Look at My Field
“Before, I didn’t know how to grow things well. Now I do! Look at my field! It always looks nice now” Mrs Eng, Ban Bouama.
Outside Bouama village, on the Nakai Plateau in central Laos, Mrs Eng is working her field, making the most of her morning before the midday sun becomes unbearable. Her plot is full of corn, some of which she harvests and some which she will leave to mature further. “What I take today I will feed to my chickens. Next week I will take the rest for eating at home and selling to other villagers. Then I will plant rice, intercropped with beans, for the wet season.”
Mrs Eng is a proactive farmer, and importantly for the agricultural technicians working with NTPC, she is always eager to listen and learn. Her field stands out from most of the others along the road, not only because of the tall stand of corn, but also because of what is lying all over her ground – a mulch of old vegetation.

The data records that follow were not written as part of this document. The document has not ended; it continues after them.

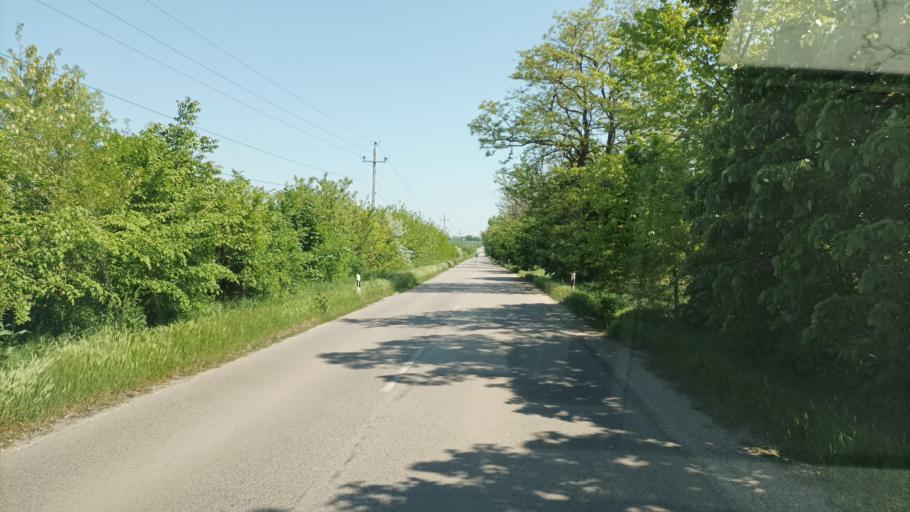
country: HU
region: Pest
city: Uri
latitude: 47.4261
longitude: 19.5258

The soil on the Nakai Plateau is poor, and its residents have traditionally grown just a few months’ supply of rice each year, farmed by slashing and burning the forest. One of the challenges of the Nam Theun 2 Multi-Purpose Project is to help people discover ways of growing greater and more sustainable supplies of food while discouraging destruction of the surrounding forest.
Mrs Eng has taken much advice from NTPC agricultural extension experts such as Dr Olayvanh Singvilay. “Eng is one of our model farmers,” he says, “and her results are helping to convince other villagers that the agricultural systems we propose can benefit them”. Average rice yields across the plateau are rising as more farmers take on these systems, and production of new crops is also increasing.
After harvesting upland rice from her 0.66 ha plot at the end of last year’s wet season, Mrs Eng left the rice straw in the field and then planted cassava on top of it. “People laughed at me for not burning the straw”, she remembers. “But the mulch protects the ground. I don’t lose any top soil when the rains come, and my plants germinate quicker than in the other fields. More water is retained also, so I need less water during the year and yet can grow more food!”.
Her cassava has been a great success. NTPC provided the initial roots but now Mrs Eng grows more every year and is supplying cassava roots to other villagers who want to imitate her. “I sell the crop to traders and use the cash to buy meat and eggs” she says. “My husband is a good fisherman, but I don’t want to eat fish every day!”
Around the edge of the field she has living fences of edible rattan, and has also planted fruit trees. This intercropping and rotation is improving the soil in her field, while at the same time providing food year-round. In all of this Mrs Eng receives support from Dr Olayvanh and the Nakai district authorities. “They give me advice and help me source seeds and fertiliser,” she says. “I get this assistance because I work with them – and now everyone can see the results.”
The challenge for NTPC and the local authorities is to get more farmers on Nakai to the same stage as Mrs Eng. She is a special case: a dynamic woman who also runs a family, helps run the village kindergarten, and has other plots of land and a home garden to tend. Not everyone has her dedication or her faith in the advice of outsiders. However, as Eng and other model farmers continue to prosper, it is hoped that more Nakai residents will learn from their success.